Inversión millonaria sin justificación tecnológica
En la segunda edición de la convención de la Asociación Internacional de Inteligencia Artificial Segura y Ética (IASEAI), celebrada en la sede de la Unesco en París, los principales expertos en IA lanzaron advertencias contundentes: el ritmo de inversión en Inteligencia Artificial supera con creces las capacidades reales de la tecnología y amenaza con generar un ajuste abrupto en los mercados.
Stuart Russell, referente mundial en computación e inteligencia artificial, calificó la situación como una burbuja que podría explotar con un 75 % de probabilidad, subrayando que “las capacidades actuales de la IA no justifican el nivel de inversión alcanzado”. Russell señaló además un problema estructural de los sistemas actuales: la incapacidad de controlar cómo actúan, incluso cuando se especifican reglas precisas, lo que podría derivar en errores o acciones no deseadas.
El gran reemplazo laboral impulsa la burbuja
Anthony Aguirre, presidente del Instituto Future of Life, explicó que la inversión millonaria no se justifica por el uso cotidiano de herramientas digitales como ChatGPT, sino por la promesa de reemplazar trabajadores humanos. Según Aguirre, “si se está diciendo a los políticos que no se reemplazará a los trabajadores con estas tecnologías, entonces están mintiendo a alguien, porque eso es lo que dicen a los inversores y es lo que da sentido a esas enormes inversiones”.
Esta dinámica alimenta la especulación y la sobrevaloración de empresas de IA, creando un escenario riesgoso para los grandes fondos y la estabilidad financiera global.
Competencia empresarial y falta de regulación
El premio Turing Yoshua Bengio alertó sobre los incentivos económicos que llevan a las empresas a competir por el liderazgo en IA en lugar de priorizar el bien común. “La lógica empresarial detrás de la IA es comparable a la de los combustibles fósiles o los cigarrillos”, afirmó. Bengio insistió en la necesidad de que los ciudadanos ejerzan presión política para que los gobiernos regulen y controlen el uso de estas tecnologías.
Por su parte, expertos como Sasha Rubel destacaron la brecha entre la retórica política y la práctica industrial: aunque el 85 % de las organizaciones afirma priorizar un uso responsable de la IA, solo el 23 % ha implementado sistemas de gobernanza realmente efectivos.

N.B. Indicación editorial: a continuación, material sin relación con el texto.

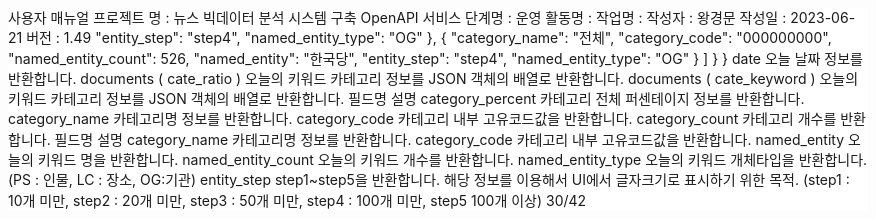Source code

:   사용자 매뉴얼
  프로젝트 명 : 뉴스 빅데이터 분석 시스템 구축
  OpenAPI 서비스
  단계명 : 운영
  활동명 :
  작업명 :
  작성자 : 왕경문
  작성일 : 2023-06-21
  버전 : 1.49
  "entity_step": "step4",
  "named_entity_type": "OG"
  },
  {
  "category_name": "전체", "category_code": "000000000", "named_entity_count": 526, "named_entity": "한국당", "entity_step": "step4", "named_entity_type": "OG"
  } ]
  } }
  date
  오늘 날짜 정보를 반환합니다.
  documents ( cate_ratio )
  오늘의 키워드 카테고리 정보를 JSON 객체의 배열로 반환합니다.
  documents ( cate_keyword )
  오늘의 키워드 카테고리 정보를 JSON 객체의 배열로 반환합니다.
  필드명
  설명
  category_percent
  카테고리 전체 퍼센테이지 정보를 반환합니다.
  category_name
  카테고리명 정보를 반환합니다.
  category_code
  카테고리 내부 고유코드값을 반환합니다.
  category_count
  카테고리 개수를 반환합니다.
  필드명
  설명
  category_name
  카테고리명 정보를 반환합니다.
  category_code
  카테고리 내부 고유코드값을 반환합니다.
  named_entity
  오늘의 키워드 명을 반환합니다.
  named_entity_count
  오늘의 키워드 개수를 반환합니다.
  named_entity_type
  오늘의 키워드 개체타입을 반환합니다. (PS : 인물, LC : 장소, OG:기관)
  entity_step
  step1~step5을 반환합니다.
  해당 정보를 이용해서 UI에서 글자크기로 표시하기 위한 목적. (step1 : 10개 미만, step2 : 20개 미만, step3 : 50개 미만, step4 : 100개 미만, step5 100개 이상)
  30/42
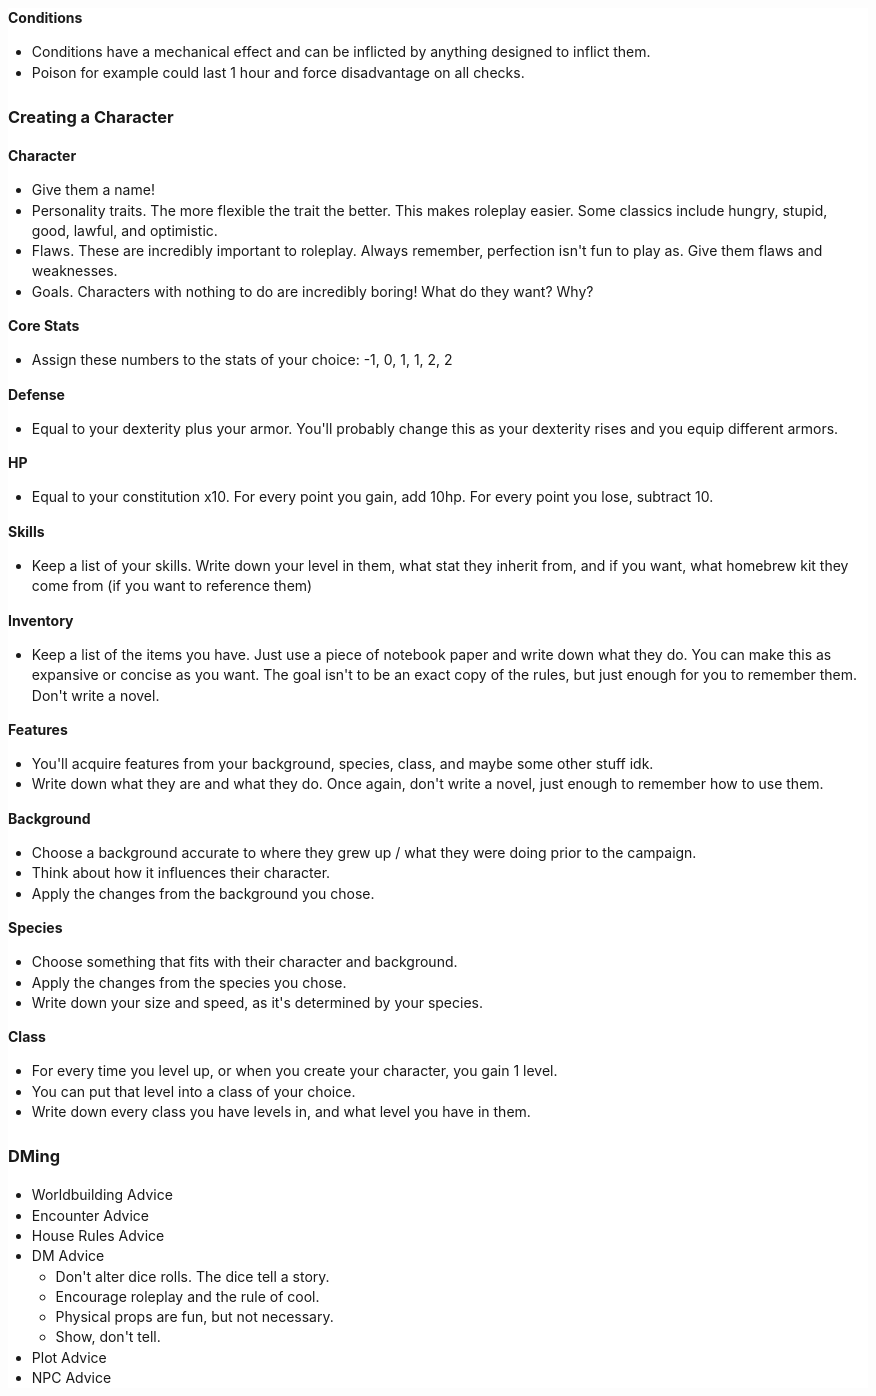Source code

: **Conditions**
- Conditions have a mechanical effect and can be inflicted by anything designed to inflict them.
- Poison for example could last 1 hour and force disadvantage on all checks.

### Creating a Character
**Character**
- Give them a name!
- Personality traits. The more flexible the trait the better. This makes roleplay easier. Some classics include hungry, stupid, good, lawful, and optimistic. 
- Flaws. These are incredibly important to roleplay. Always remember, perfection isn't fun to play as. Give them flaws and weaknesses.
- Goals. Characters with nothing to do are incredibly boring! What do they want? Why?

**Core Stats**
- Assign these numbers to the stats of your choice: -1, 0, 1, 1, 2, 2

**Defense**
- Equal to your dexterity plus your armor. You'll probably change this as your dexterity rises and you equip different armors.

**HP**
- Equal to your constitution x10. For every point you gain, add 10hp. For every point you lose, subtract 10.

**Skills**
- Keep a list of your skills. Write down your level in them, what stat they inherit from, and if you want, what homebrew kit they come from (if you want to reference them)

**Inventory**
- Keep a list of the items you have. Just use a piece of notebook paper and write down what they do. You can make this as expansive or concise as you want. The goal isn't to be an exact copy of the rules, but just enough for you to remember them. Don't write a novel.

**Features**
- You'll acquire features from your background, species, class, and maybe some other stuff idk.
- Write down what they are and what they do. Once again, don't write a novel, just enough to remember how to use them.

**Background**
- Choose a background accurate to where they grew up / what they were doing prior to the campaign. 
- Think about how it influences their character.
- Apply the changes from the background you chose.

**Species**
- Choose something that fits with their character and background.
- Apply the changes from the species you chose.
- Write down your size and speed, as it's determined by your species.

**Class**
- For every time you level up, or when you create your character, you gain 1 level.
- You can put that level into a class of your choice.
- Write down every class you have levels in, and what level you have in them.

### DMing
- Worldbuilding Advice
- Encounter Advice
- House Rules Advice
- DM Advice
	- Don't alter dice rolls. The dice tell a story.
	- Encourage roleplay and the rule of cool.
	- Physical props are fun, but not necessary. 
	- Show, don't tell.
- Plot Advice
- NPC Advice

Riesgos para la sociedad y oportunidades perdidas
El director general de la Unesco, Jaled al Anani, resumió el debate: “La cuestión ya no es si la IA transformará nuestras sociedades, sino con quién, con qué propósito y bajo qué condiciones”. Los expertos coincidieron en que sin regulación y planificación estratégica, la IA podría generar desigualdad, riesgos financieros y laborales, mientras se prioriza la competencia empresarial sobre el beneficio social.
La convención IASEAI 2026 continuará hasta el 26 de febrero en París, con la participación de figuras como Joseph Stiglitz, Nobel de Economía, y Geoffrey Hinton, Premio Turing y Nobel de Física, reforzando la relevancia global de estas advertencias.
El mensaje es claro: la Inteligencia Artificial podría no solo fallar en cumplir sus promesas, sino arrastrar a la economía global hacia una crisis si no se regula a tiempo.